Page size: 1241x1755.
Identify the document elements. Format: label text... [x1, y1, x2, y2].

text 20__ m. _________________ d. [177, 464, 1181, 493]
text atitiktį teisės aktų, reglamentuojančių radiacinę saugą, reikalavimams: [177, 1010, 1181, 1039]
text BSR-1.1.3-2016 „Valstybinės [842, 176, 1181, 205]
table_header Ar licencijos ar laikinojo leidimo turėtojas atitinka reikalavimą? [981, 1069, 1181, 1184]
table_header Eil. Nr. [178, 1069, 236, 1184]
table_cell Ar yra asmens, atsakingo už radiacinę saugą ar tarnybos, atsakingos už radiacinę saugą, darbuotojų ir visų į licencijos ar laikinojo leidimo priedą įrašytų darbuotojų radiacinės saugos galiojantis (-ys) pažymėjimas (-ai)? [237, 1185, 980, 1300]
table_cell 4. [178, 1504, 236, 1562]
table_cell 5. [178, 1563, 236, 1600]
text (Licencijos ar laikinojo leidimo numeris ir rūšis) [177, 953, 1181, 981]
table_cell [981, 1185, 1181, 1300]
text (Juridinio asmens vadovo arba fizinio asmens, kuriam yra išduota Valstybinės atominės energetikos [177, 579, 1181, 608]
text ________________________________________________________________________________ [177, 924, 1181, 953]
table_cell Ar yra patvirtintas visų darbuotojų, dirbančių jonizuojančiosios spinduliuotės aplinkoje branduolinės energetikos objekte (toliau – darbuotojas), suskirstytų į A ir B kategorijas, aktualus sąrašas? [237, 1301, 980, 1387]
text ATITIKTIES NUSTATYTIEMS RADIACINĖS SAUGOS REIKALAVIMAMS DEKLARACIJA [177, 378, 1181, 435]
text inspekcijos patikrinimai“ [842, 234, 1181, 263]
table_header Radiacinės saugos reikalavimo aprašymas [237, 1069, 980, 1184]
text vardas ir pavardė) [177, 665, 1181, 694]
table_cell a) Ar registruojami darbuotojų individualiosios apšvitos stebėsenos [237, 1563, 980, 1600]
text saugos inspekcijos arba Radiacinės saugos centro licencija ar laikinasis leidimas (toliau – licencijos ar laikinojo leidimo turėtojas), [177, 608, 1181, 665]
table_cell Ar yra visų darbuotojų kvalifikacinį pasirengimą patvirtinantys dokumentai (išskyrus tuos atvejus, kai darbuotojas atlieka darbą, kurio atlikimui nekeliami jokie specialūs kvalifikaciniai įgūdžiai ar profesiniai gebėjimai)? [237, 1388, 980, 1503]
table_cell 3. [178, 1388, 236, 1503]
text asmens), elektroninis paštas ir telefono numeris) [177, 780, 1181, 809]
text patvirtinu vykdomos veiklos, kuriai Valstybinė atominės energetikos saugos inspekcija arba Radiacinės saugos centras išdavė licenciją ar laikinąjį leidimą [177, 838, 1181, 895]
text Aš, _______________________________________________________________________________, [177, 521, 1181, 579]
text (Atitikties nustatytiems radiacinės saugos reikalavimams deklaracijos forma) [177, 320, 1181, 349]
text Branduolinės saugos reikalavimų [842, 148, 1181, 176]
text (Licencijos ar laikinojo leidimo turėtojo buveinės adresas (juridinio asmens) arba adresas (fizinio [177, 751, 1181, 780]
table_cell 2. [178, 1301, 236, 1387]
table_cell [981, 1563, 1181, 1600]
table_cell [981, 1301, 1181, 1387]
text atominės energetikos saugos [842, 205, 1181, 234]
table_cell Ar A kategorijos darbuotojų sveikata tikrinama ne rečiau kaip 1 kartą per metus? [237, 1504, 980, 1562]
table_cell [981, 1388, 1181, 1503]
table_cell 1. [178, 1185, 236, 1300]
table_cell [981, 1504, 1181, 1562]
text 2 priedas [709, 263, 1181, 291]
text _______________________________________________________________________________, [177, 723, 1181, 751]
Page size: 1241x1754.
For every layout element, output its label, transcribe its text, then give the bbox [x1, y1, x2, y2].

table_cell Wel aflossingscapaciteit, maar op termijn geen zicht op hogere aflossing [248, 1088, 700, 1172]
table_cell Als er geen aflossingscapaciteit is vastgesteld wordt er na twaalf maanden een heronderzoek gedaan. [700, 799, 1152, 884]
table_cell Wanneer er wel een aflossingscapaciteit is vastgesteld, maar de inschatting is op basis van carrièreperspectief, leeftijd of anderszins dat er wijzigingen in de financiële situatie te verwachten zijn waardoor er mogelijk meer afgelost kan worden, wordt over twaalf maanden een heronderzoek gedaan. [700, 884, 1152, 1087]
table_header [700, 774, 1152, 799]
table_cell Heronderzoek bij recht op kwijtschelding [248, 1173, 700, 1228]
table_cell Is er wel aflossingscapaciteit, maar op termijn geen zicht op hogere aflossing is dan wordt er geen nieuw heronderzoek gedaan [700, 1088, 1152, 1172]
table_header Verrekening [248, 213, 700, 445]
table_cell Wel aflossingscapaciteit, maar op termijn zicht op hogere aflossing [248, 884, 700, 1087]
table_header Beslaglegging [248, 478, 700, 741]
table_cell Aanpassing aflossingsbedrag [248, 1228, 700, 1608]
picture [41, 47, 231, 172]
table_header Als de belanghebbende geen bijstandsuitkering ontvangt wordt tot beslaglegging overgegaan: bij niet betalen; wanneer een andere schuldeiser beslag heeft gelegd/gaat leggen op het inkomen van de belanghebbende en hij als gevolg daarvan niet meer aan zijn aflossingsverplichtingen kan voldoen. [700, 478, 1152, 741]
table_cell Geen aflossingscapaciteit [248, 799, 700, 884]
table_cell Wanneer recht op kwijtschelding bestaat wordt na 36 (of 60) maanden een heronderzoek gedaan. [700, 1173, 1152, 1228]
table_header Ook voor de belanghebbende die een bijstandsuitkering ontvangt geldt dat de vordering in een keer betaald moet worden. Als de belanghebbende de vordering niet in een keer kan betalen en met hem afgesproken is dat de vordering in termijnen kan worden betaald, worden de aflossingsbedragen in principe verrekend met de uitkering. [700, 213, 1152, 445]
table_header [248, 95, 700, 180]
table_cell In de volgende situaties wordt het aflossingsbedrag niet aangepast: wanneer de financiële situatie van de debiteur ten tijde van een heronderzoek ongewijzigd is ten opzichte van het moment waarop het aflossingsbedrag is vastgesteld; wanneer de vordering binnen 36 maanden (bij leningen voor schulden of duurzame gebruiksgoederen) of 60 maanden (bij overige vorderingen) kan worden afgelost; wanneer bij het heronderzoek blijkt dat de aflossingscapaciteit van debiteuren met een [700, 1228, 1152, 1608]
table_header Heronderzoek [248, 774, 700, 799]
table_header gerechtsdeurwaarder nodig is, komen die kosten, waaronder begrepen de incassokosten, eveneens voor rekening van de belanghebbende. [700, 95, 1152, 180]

▬▬▬

* **Description of the task**
Please retype every row above word for word, leaving each line unchanged.

* **Answer to this task**
Page size: 1241x1755.
Identify the document elements. Format: label text... [x1, y1, x2, y2].

text 20__ m. _________________ d. [177, 464, 1181, 493]
text atitiktį teisės aktų, reglamentuojančių radiacinę saugą, reikalavimams: [177, 1010, 1181, 1039]
text BSR-1.1.3-2016 „Valstybinės [842, 176, 1181, 205]
table_header Ar licencijos ar laikinojo leidimo turėtojas atitinka reikalavimą? [981, 1069, 1181, 1184]
table_header Eil. Nr. [178, 1069, 236, 1184]
table_cell Ar yra asmens, atsakingo už radiacinę saugą ar tarnybos, atsakingos už radiacinę saugą, darbuotojų ir visų į licencijos ar laikinojo leidimo priedą įrašytų darbuotojų radiacinės saugos galiojantis (-ys) pažymėjimas (-ai)? [237, 1185, 980, 1300]
table_cell 4. [178, 1504, 236, 1562]
table_cell 5. [178, 1563, 236, 1600]
text (Licencijos ar laikinojo leidimo numeris ir rūšis) [177, 953, 1181, 981]
table_cell [981, 1185, 1181, 1300]
text (Juridinio asmens vadovo arba fizinio asmens, kuriam yra išduota Valstybinės atominės energetikos [177, 579, 1181, 608]
text ________________________________________________________________________________ [177, 924, 1181, 953]
table_cell Ar yra patvirtintas visų darbuotojų, dirbančių jonizuojančiosios spinduliuotės aplinkoje branduolinės energetikos objekte (toliau – darbuotojas), suskirstytų į A ir B kategorijas, aktualus sąrašas? [237, 1301, 980, 1387]
text ATITIKTIES NUSTATYTIEMS RADIACINĖS SAUGOS REIKALAVIMAMS DEKLARACIJA [177, 378, 1181, 435]
text inspekcijos patikrinimai“ [842, 234, 1181, 263]
table_header Radiacinės saugos reikalavimo aprašymas [237, 1069, 980, 1184]
text vardas ir pavardė) [177, 665, 1181, 694]
table_cell a) Ar registruojami darbuotojų individualiosios apšvitos stebėsenos [237, 1563, 980, 1600]
text saugos inspekcijos arba Radiacinės saugos centro licencija ar laikinasis leidimas (toliau – licencijos ar laikinojo leidimo turėtojas), [177, 608, 1181, 665]
table_cell Ar yra visų darbuotojų kvalifikacinį pasirengimą patvirtinantys dokumentai (išskyrus tuos atvejus, kai darbuotojas atlieka darbą, kurio atlikimui nekeliami jokie specialūs kvalifikaciniai įgūdžiai ar profesiniai gebėjimai)? [237, 1388, 980, 1503]
table_cell 3. [178, 1388, 236, 1503]
text asmens), elektroninis paštas ir telefono numeris) [177, 780, 1181, 809]
text patvirtinu vykdomos veiklos, kuriai Valstybinė atominės energetikos saugos inspekcija arba Radiacinės saugos centras išdavė licenciją ar laikinąjį leidimą [177, 838, 1181, 895]
text Aš, _______________________________________________________________________________, [177, 521, 1181, 579]
text (Atitikties nustatytiems radiacinės saugos reikalavimams deklaracijos forma) [177, 320, 1181, 349]
text Branduolinės saugos reikalavimų [842, 148, 1181, 176]
text (Licencijos ar laikinojo leidimo turėtojo buveinės adresas (juridinio asmens) arba adresas (fizinio [177, 751, 1181, 780]
table_cell 2. [178, 1301, 236, 1387]
table_cell [981, 1563, 1181, 1600]
table_cell [981, 1301, 1181, 1387]
text atominės energetikos saugos [842, 205, 1181, 234]
table_cell Ar A kategorijos darbuotojų sveikata tikrinama ne rečiau kaip 1 kartą per metus? [237, 1504, 980, 1562]
table_cell [981, 1388, 1181, 1503]
table_cell 1. [178, 1185, 236, 1300]
table_cell [981, 1504, 1181, 1562]
text 2 priedas [709, 263, 1181, 291]
text _______________________________________________________________________________, [177, 723, 1181, 751]
Page size: 1241x1754.
For every layout element, output its label, transcribe its text, then give the bbox [x1, y1, x2, y2].

table_cell Wel aflossingscapaciteit, maar op termijn geen zicht op hogere aflossing [248, 1088, 700, 1172]
table_cell Als er geen aflossingscapaciteit is vastgesteld wordt er na twaalf maanden een heronderzoek gedaan. [700, 799, 1152, 884]
table_cell Wanneer er wel een aflossingscapaciteit is vastgesteld, maar de inschatting is op basis van carrièreperspectief, leeftijd of anderszins dat er wijzigingen in de financiële situatie te verwachten zijn waardoor er mogelijk meer afgelost kan worden, wordt over twaalf maanden een heronderzoek gedaan. [700, 884, 1152, 1087]
table_header [700, 774, 1152, 799]
table_cell Heronderzoek bij recht op kwijtschelding [248, 1173, 700, 1228]
table_cell Is er wel aflossingscapaciteit, maar op termijn geen zicht op hogere aflossing is dan wordt er geen nieuw heronderzoek gedaan [700, 1088, 1152, 1172]
table_header Verrekening [248, 213, 700, 445]
table_cell Wel aflossingscapaciteit, maar op termijn zicht op hogere aflossing [248, 884, 700, 1087]
table_header Beslaglegging [248, 478, 700, 741]
table_cell Aanpassing aflossingsbedrag [248, 1228, 700, 1608]
picture [41, 47, 231, 172]
table_header Als de belanghebbende geen bijstandsuitkering ontvangt wordt tot beslaglegging overgegaan: bij niet betalen; wanneer een andere schuldeiser beslag heeft gelegd/gaat leggen op het inkomen van de belanghebbende en hij als gevolg daarvan niet meer aan zijn aflossingsverplichtingen kan voldoen. [700, 478, 1152, 741]
table_cell Geen aflossingscapaciteit [248, 799, 700, 884]
table_cell Wanneer recht op kwijtschelding bestaat wordt na 36 (of 60) maanden een heronderzoek gedaan. [700, 1173, 1152, 1228]
table_header Ook voor de belanghebbende die een bijstandsuitkering ontvangt geldt dat de vordering in een keer betaald moet worden. Als de belanghebbende de vordering niet in een keer kan betalen en met hem afgesproken is dat de vordering in termijnen kan worden betaald, worden de aflossingsbedragen in principe verrekend met de uitkering. [700, 213, 1152, 445]
table_header [248, 95, 700, 180]
table_cell In de volgende situaties wordt het aflossingsbedrag niet aangepast: wanneer de financiële situatie van de debiteur ten tijde van een heronderzoek ongewijzigd is ten opzichte van het moment waarop het aflossingsbedrag is vastgesteld; wanneer de vordering binnen 36 maanden (bij leningen voor schulden of duurzame gebruiksgoederen) of 60 maanden (bij overige vorderingen) kan worden afgelost; wanneer bij het heronderzoek blijkt dat de aflossingscapaciteit van debiteuren met een [700, 1228, 1152, 1608]
table_header Heronderzoek [248, 774, 700, 799]
table_header gerechtsdeurwaarder nodig is, komen die kosten, waaronder begrepen de incassokosten, eveneens voor rekening van de belanghebbende. [700, 95, 1152, 180]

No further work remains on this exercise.